I never could make a proper crust. Mama said I didn’t make
it short enough. I understood the secret was in the amount of ice water and the
mixture of shortening and butter, but no matter how hard I had tried to follow
her instructions, my crusts always resembled patchworked leather. It’s a wonder
the recipe wasn’t blotched with my tears. I’d tried so many times and always
failed.
I tucked the recipe back into the file, and decided to
forget about the apples. I’d make a pot of applesauce now and then, but
otherwise I mostly ignored the trees. They were symbols of my defeat.

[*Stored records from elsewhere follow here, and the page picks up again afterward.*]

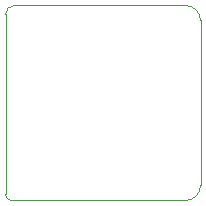
<source format=gbr>
%TF.GenerationSoftware,KiCad,Pcbnew,7.0.10*%
%TF.CreationDate,2024-03-20T18:31:23+01:00*%
%TF.ProjectId,ms404 pot adapter pcb,6d733430-3420-4706-9f74-206164617074,rev?*%
%TF.SameCoordinates,Original*%
%TF.FileFunction,Profile,NP*%
%FSLAX46Y46*%
G04 Gerber Fmt 4.6, Leading zero omitted, Abs format (unit mm)*
G04 Created by KiCad (PCBNEW 7.0.10) date 2024-03-20 18:31:23*
%MOMM*%
%LPD*%
G01*
G04 APERTURE LIST*
%TA.AperFunction,Profile*%
%ADD10C,0.100000*%
%TD*%
G04 APERTURE END LIST*
D10*
X93980000Y-78232000D02*
G75*
G03*
X94488000Y-78740000I508000J0D01*
G01*
X94742000Y-62230000D02*
G75*
G03*
X93980000Y-62992000I0J-762000D01*
G01*
X94488000Y-78740000D02*
X109220000Y-78740000D01*
X109220000Y-78740000D02*
G75*
G03*
X110490000Y-77470000I0J1270000D01*
G01*
X93980000Y-62992000D02*
X93980000Y-78232000D01*
X109220000Y-62230000D02*
X94742000Y-62230000D01*
X110490000Y-77470000D02*
X110490000Y-63500000D01*
X110490000Y-63500000D02*
G75*
G03*
X109220000Y-62230000I-1270000J0D01*
G01*
M02*

</source>
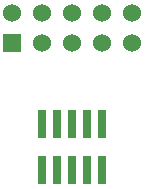
<source format=gts>
G04 #@! TF.FileFunction,Soldermask,Top*
%FSLAX46Y46*%
G04 Gerber Fmt 4.6, Leading zero omitted, Abs format (unit mm)*
G04 Created by KiCad (PCBNEW 4.0.1-stable) date Sunday, April 24, 2016 'PMt' 05:46:04 PM*
%MOMM*%
G01*
G04 APERTURE LIST*
%ADD10C,0.100000*%
%ADD11R,0.760000X2.400000*%
%ADD12R,1.524000X1.524000*%
%ADD13C,1.524000*%
G04 APERTURE END LIST*
D10*
D11*
X166400000Y-93050000D03*
X166400000Y-96950000D03*
X165130000Y-93050000D03*
X165130000Y-96950000D03*
X161320000Y-96950000D03*
X161320000Y-93050000D03*
X162590000Y-96950000D03*
X162590000Y-93050000D03*
X163860000Y-96950000D03*
X163860000Y-93050000D03*
D12*
X158830000Y-86200000D03*
D13*
X158830000Y-83660000D03*
X161370000Y-86200000D03*
X161370000Y-83660000D03*
X163910000Y-86200000D03*
X163910000Y-83660000D03*
X166450000Y-86200000D03*
X166450000Y-83660000D03*
X168990000Y-86200000D03*
X168990000Y-83660000D03*
M02*

</source>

But this past autumn, as the economy worsened, I remembered
Grandma’s words about never lacking for a treat so long as there’s an apple
tree. I wandered into the backyard with a basket and heaped it with Golden
Delicious. Over the years I had collected a series of apple recipes, none
involving pie crust, always tucking them away with a promise to try them some
day. Why couldn’t that someday be today? Waste not, want not.

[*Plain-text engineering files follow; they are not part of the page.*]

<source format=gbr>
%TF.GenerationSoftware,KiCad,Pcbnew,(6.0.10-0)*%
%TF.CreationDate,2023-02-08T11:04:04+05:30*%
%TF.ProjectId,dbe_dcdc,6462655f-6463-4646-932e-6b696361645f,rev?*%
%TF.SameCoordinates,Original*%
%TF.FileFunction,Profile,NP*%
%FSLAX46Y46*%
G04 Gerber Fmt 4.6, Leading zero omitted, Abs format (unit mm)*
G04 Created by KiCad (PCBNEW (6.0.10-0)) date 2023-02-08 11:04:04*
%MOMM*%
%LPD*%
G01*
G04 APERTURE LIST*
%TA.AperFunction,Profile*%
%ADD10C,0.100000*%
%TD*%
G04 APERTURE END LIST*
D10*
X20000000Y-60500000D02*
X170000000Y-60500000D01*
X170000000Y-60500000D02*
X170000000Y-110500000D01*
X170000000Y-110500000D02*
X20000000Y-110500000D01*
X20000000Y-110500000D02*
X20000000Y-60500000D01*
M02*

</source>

So I made my first “impossible” apple pie with those sweet
cooking apples, and it came out perfect, since it smartly made its own crust. A
week or so later I tried an apple crisp, and then apple cheese bread. Besides
my usual batches of applesauce, I baked apples and even fried them. I outdid
myself with an exotic dish called glazed apple daisy that involved packaged
cinnamon rolls and chopped walnuts.
I packed up sacks of the Reds, tucked in a simple recipe for
applesauce, and toted them to the local food bank. By October I had stored several sacks of
apples in our garage pantry where they would stay fresh through January. I even
took a bushel over to a neighbor for his retired race horses.
On Halloween I recalled how Grandma always candied apples,
and how grateful I used to be that I didn’t wear braces so I could savor the
delicious crunch. I coated a dozen and gave them to friends.
Finally, after the first early November snowfall, I climbed
the ladder and harvested the few apples that clung near the top of the tree,
sampled already by flies. These I tossed over the fence into the pasture for
the ravenous deer who foraged each night and who were not picky eaters.
I’ve mentally awarded myself an A for effort. I might not be
as crusty as Grandma or Mama, but I’m
just as thrifty. And I suspect that even Grandma would approve of that glazed
apple daisy, so long as I threw in a sliver or two of rhubarb and didn’t let on
that I hadn’t made the cinnamon rolls from scratch.
And by baking all our desserts myself, I’d saved enough to
buy several very nice bottles of Grandpa’s special coffee flavoring.